The minutes of the central bank's board meeting on August 4, release on Tuesday, noted members expected it was unlikely to lower the cash rate further as the growth forecasts for the economy had continue to improve.
The central bank left the overnight cash rate at a 49-year low of three per cent for the fourth consecutive month.
''In recent months, members had left open the possibility of further reductions in the cash rate should further downside risks to the economy emerge,'' the minutes said.
''Given the recent improvement in the global and domestic outlooks, it now appeared unlikely that this would be necessary.
''In fact, if the economy evolved as anticipated in the forecasts, the Bank would in due course need to adopt a less expansionary policy stance.''
Citigroup senior economist Joshua Williamson said the RBA was laying the groundwork ahead of its first lift to the cash rate.
''The Reserve Bank certainly wants to remove the excess accommodation that is in place at the moment,'' Mr Williamson said.
''They want a few months to assess how the consumer is going to cope post the cessation of the handouts and see how the labour market works out as well.
''They are preparing the market and households for the inevitable increase in interest rates.''
Debt futures markets are pricing in a 25 basis point hike in the cash by November.
Mr Williamson said the central bank would wait for confirmation the local economy was holding up once the impact of the federal government's cash handouts faded.
''They just want a few more months to assess the domestic economic data on the consumer side and get further confirmation that we are not seeing a slump in household expenditure growth,'' Mr Williamson said.
''If we see relatively more benign labour market indicators, it is game on.

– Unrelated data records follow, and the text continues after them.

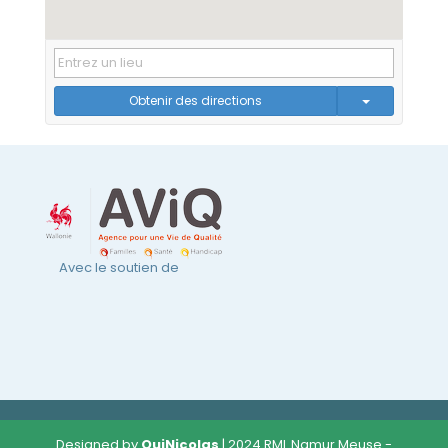
Obtenir des directions
Avec le soutien de
Designed by
OuiNicolas
| 2024 RML Namur Meuse -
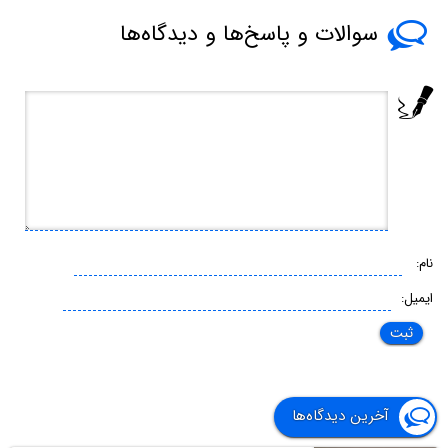
سوالات و پاسخ‌ها و دیدگاه‌ها
نام:
ایمیل:
آخرین دیدگاه‌ها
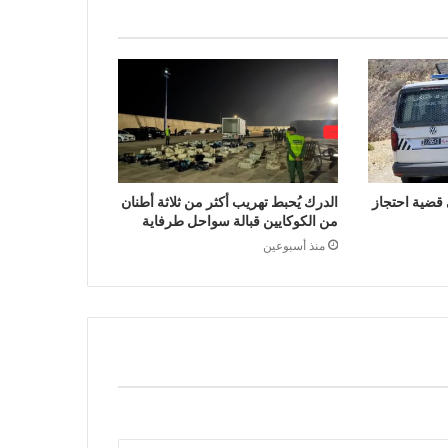
ضية احتجاز
الدرك يُحبط تهريب أكثر من ثلاثة أطنان
من الكوكايين قبالة سواحل طرفاية
منذ أسبوعين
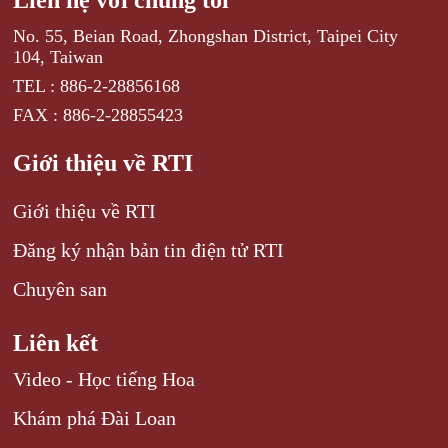
Liên hệ với chúng tôi
No. 55, Beian Road, Zhongshan District, Taipei City
104, Taiwan
TEL : 886-2-28856168
FAX : 886-2-28855423
Giới thiệu về RTI
Giới thiệu về RTI
Đăng ký nhận bản tin điện tử RTI
Chuyên san
Liên kết
Video - Học tiếng Hoa
Khám phá Đài Loan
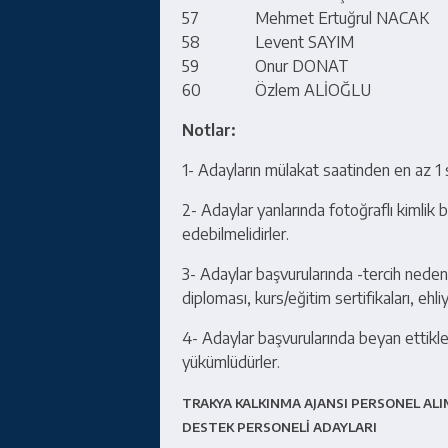
57
Mehmet Ertuğrul NACAK
58
Levent SAYIM
59
Onur DONAT
60
Özlem ALİOĞLU
Notlar:
1- Adayların mülakat saatinden en az 1
2- Adaylar yanlarında fotoğraflı kimlik 
edebilmelidirler.
3- Adaylar başvurularında -tercih nedenl
diploması, kurs/eğitim sertifikaları, ehl
4- Adaylar başvurularında beyan ettikleri
yükümlüdürler.
TRAKYA KALKINMA AJANSI PERSONEL ALI
DESTEK PERSONELİ ADAYLARI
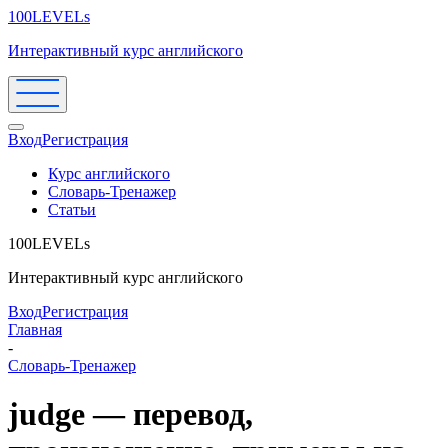
100LEVELs
Интерактивный курс английского
Вход
Регистрация
Курс английского
Словарь-Тренажер
Статьи
100LEVELs
Интерактивный курс английского
Вход
Регистрация
Главная
-
Словарь-Тренажер
judge — перевод,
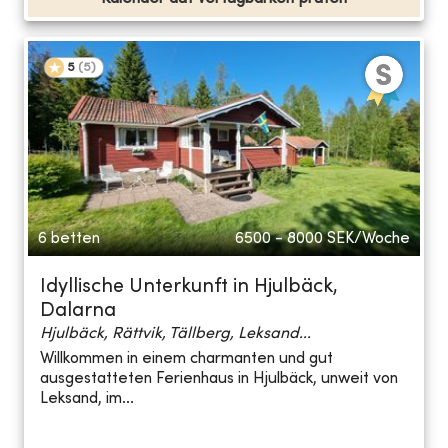
5
(
5
)
6 betten
6500 - 8000
SEK/Woche
Idyllische Unterkunft in Hjulbäck,
Dalarna
Hjulbäck, Rättvik, Tällberg, Leksand...
Willkommen in einem charmanten und gut
ausgestatteten Ferienhaus in Hjulbäck, unweit von
Leksand, im...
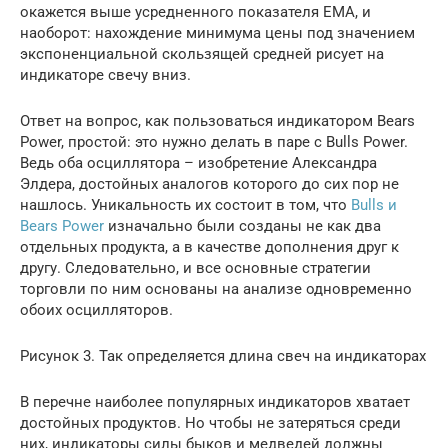
окажется выше усредненного показателя EMA, и
наоборот: нахождение минимума цены под значением
экспоненциальной скользящей средней рисует на
индикаторе свечу вниз.
Ответ на вопрос, как пользоваться индикатором Bears
Power, простой: это нужно делать в паре с Bulls Power.
Ведь оба осциллятора – изобретение Александра
Элдера, достойных аналогов которого до сих пор не
нашлось. Уникальность их состоит в том, что
Bulls и
Bears Power
изначально были созданы не как два
отдельных продукта, а в качестве дополнения друг к
другу. Следовательно, и все основные стратегии
торговли по ним основаны на анализе одновременно
обоих осцилляторов.
Рисунок 3. Так определяется длина свеч на индикаторах
В перечне наиболее популярных индикаторов хватает
достойных продуктов. Но чтобы не затеряться среди
них, индикаторы силы быков и медведей должны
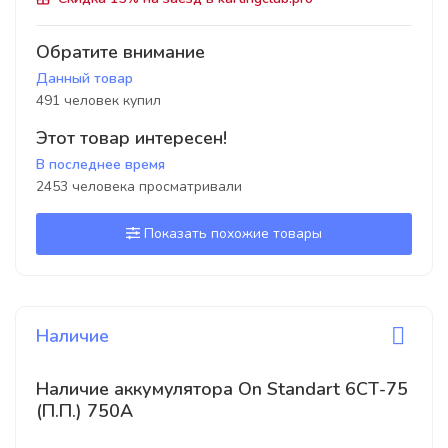
Обратите внимание
Данный товар
491 человек купил
Этот товар интересен!
В последнее время
2453 человека просматривали
Показать похожие товары
Наличие
Наличие аккумулятора On Standart 6СТ-75
(П.П.) 750А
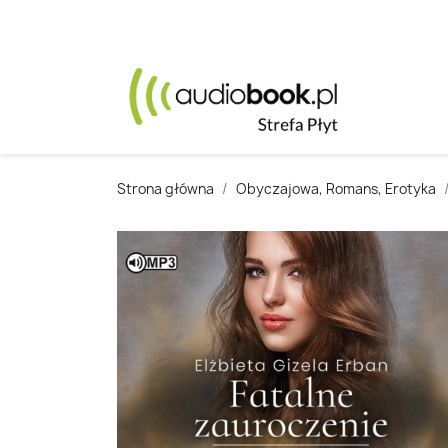
Strona główna
Obyczajowa, Romans, Erotyka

''December is still a very good bet for an interest rate increase.''
St George chief economist Besa Deda said the general tone of the minutes from the latest board meeting echoed the quarterly statement on monetary policy and RBA governor Glenn Stevens' testimony before a parliamentary hearing on Friday, August 14.
Ms Deda said it differed from recent bank comments with the mention of the risk of lifting the cash rate too soon.
''On the other hand, there was a risk of an early tightening choking off confidence and demand prematurely,'' the minutes said, of lifting the cash rate too early.
The RBA board was possibly trying to dampen the enthusiasm of financial markets, which have priced in the first rate hike of 25 basis points by November, Ms Deda said.
Ms Deda expects the central bank to lift the cash rate in the first quarter of 2010, but she would not rule out it moving before the end of this year.
''That might add to the case that markets are pricing in a rate hike too soon and you might see a bit of paring back of how soon a rate hike may occur,'' Ms Deda said.
''It is pretty close to certain that they will not be cutting rates again and the next move is up.
''The question remains one of timing, which we still think it will be early next year.''
National Australia Bank (NAB) head of research Peter Jolly said the minutes all but confirmed the next move for interest rates was up.
''If you needed any more confirmation, and I can't believe anyone does, this makes it more clear that their policy deliberations are when to remove the ease and start lifting interest rates,'' he said.
But he said a hike in rates before November was unlikely.
The debt futures market has priced in a 150 basis point's worth of rate rises between November and July 2010.
''Every time the central bank has spoken lately the market has interpreted them hawkishly,'' he said.
''You expect you'd need a few months of data to come to a conclusion.
''But you would not rule out November, December hikes.''
The release of the minutes on Tuesday was the latest in a series of communications from the central bank during August.
On August 7, the bank released it's statement on monetary policy, which outlined a positive outlook for the national economy.
Meanwhile, RBA Governor Glenn Stevens told a parliamentary committee on August 14 that the cash rate would need to return towards more ''normal'' levels from its current 49-year low of three per cent, after recent indicators highlighted the resilience of the domestic economy.